Vernünftige und redliche Parteien hätten bei Lizenzverhandlungen zweifellos berücksichtigt, dass Erlöse im Ausland erzielt werden. Allerdings haben die Vorinstanzen für die Bemessung des Entgelts ohnehin nur einen Prozentsatz von 1% herangezogen.

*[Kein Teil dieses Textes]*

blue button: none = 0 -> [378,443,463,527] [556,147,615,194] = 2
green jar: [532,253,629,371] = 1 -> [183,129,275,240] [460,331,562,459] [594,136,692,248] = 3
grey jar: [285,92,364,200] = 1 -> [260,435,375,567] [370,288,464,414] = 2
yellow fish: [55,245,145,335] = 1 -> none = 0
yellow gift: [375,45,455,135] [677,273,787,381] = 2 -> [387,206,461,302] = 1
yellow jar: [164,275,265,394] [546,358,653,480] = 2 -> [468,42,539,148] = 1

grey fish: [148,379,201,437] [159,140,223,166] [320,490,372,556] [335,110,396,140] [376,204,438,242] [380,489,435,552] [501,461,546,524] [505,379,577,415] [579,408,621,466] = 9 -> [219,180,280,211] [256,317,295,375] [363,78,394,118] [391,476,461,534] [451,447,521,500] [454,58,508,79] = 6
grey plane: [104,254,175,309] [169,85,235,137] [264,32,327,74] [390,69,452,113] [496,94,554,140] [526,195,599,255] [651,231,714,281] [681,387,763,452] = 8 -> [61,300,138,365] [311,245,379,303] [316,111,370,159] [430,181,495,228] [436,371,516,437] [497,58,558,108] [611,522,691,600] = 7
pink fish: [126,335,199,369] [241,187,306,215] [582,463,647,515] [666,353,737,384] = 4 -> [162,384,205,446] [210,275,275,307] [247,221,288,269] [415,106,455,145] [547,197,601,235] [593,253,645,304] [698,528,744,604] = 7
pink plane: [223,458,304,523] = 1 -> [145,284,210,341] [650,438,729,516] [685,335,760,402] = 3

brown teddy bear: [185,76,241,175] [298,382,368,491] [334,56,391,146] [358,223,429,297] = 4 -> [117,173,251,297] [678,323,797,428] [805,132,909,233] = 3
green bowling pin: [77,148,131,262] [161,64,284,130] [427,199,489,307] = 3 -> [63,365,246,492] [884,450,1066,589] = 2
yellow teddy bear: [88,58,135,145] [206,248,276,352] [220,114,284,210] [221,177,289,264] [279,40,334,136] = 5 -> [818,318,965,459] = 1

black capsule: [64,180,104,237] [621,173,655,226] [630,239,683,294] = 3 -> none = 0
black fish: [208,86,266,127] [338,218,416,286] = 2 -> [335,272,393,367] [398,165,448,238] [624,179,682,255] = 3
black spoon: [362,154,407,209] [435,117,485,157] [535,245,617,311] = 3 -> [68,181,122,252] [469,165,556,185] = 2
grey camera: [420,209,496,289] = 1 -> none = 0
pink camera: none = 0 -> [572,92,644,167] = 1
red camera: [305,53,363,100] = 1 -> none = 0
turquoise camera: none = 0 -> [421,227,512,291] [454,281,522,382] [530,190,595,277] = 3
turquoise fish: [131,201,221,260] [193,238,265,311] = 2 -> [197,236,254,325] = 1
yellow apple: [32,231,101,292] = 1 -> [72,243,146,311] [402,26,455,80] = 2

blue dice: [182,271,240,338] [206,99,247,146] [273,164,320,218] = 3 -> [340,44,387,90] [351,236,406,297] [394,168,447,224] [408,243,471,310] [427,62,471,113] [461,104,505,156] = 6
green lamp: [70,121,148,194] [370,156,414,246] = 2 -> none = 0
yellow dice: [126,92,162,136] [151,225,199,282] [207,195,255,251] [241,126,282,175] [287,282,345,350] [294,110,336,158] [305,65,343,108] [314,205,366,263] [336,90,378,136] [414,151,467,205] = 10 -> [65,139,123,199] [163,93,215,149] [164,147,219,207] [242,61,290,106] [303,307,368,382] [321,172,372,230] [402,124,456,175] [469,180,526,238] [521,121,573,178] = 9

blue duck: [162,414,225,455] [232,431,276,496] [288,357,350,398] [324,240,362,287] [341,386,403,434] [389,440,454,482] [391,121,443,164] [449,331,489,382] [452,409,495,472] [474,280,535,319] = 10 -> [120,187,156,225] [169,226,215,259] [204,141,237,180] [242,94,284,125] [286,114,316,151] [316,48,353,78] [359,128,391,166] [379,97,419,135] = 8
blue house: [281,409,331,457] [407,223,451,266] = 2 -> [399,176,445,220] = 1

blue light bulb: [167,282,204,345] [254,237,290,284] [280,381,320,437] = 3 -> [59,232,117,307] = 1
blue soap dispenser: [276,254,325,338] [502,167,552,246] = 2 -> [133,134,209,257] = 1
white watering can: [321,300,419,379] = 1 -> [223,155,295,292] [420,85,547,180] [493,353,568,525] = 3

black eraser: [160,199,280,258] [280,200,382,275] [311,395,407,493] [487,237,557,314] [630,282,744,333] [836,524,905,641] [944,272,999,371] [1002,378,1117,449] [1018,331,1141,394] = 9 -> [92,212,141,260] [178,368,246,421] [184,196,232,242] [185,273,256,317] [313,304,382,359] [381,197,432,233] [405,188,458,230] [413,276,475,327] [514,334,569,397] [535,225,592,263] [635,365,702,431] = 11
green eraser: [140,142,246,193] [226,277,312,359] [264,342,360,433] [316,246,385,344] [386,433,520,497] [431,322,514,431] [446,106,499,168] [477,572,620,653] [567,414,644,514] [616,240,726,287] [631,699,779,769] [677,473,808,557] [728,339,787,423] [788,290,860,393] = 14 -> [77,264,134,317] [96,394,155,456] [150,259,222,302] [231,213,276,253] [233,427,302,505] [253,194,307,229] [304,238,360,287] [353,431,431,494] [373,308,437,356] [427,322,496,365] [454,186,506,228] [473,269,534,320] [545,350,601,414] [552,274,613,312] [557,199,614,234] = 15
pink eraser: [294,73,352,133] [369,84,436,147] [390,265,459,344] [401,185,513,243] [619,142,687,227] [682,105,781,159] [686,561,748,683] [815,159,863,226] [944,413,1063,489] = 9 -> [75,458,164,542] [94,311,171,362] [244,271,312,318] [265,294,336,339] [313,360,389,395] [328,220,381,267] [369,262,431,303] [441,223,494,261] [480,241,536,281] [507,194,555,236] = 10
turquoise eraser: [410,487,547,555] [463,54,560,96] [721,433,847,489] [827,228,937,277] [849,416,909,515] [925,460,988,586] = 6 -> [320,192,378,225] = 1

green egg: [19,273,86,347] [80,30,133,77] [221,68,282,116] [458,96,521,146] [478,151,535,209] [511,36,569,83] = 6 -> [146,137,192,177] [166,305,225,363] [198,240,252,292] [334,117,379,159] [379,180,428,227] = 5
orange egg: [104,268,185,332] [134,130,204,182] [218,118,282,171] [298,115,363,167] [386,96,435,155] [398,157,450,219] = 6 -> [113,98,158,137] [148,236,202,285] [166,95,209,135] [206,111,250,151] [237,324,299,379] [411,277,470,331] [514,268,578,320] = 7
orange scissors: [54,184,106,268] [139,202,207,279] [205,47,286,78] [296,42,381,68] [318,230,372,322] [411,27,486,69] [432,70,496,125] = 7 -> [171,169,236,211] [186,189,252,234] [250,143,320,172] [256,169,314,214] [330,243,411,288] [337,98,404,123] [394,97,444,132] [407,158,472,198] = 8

Damit haben sie im Ergebnis auch ausreichend darauf Bedacht genommen, dass ein Teil dieser Erlöse zwar durch die Patentverletzung im Inland ermöglicht, aber erst durch das nicht mehr patentverletzende Feilhalten im Ausland verwirklicht wurde.

Die mögliche Nichtigkeit des Patents hat in diesem Zusammenhang keine Bedeutung: In diesem Fall hätten vernünftige Parteien keinen Grund gehabt, einen „Risikoabschlag“ vorzusehen; vielmehr hätten sie vereinbart, dass jede Seite das (von ihr kalkulierte) Risiko des Vorliegens oder Nichtvorliegens der Nichtigkeit zu tragen hätte: Würde das Patent für nichtig erklärt, zahlte der Nutzer nichts, sonst aber den marktüblichen Satz.

Schon die Herstellung hätte daher den Satz von 1 % gerechtfertigt.

Die Revision hatte demnach keinen Erfolg.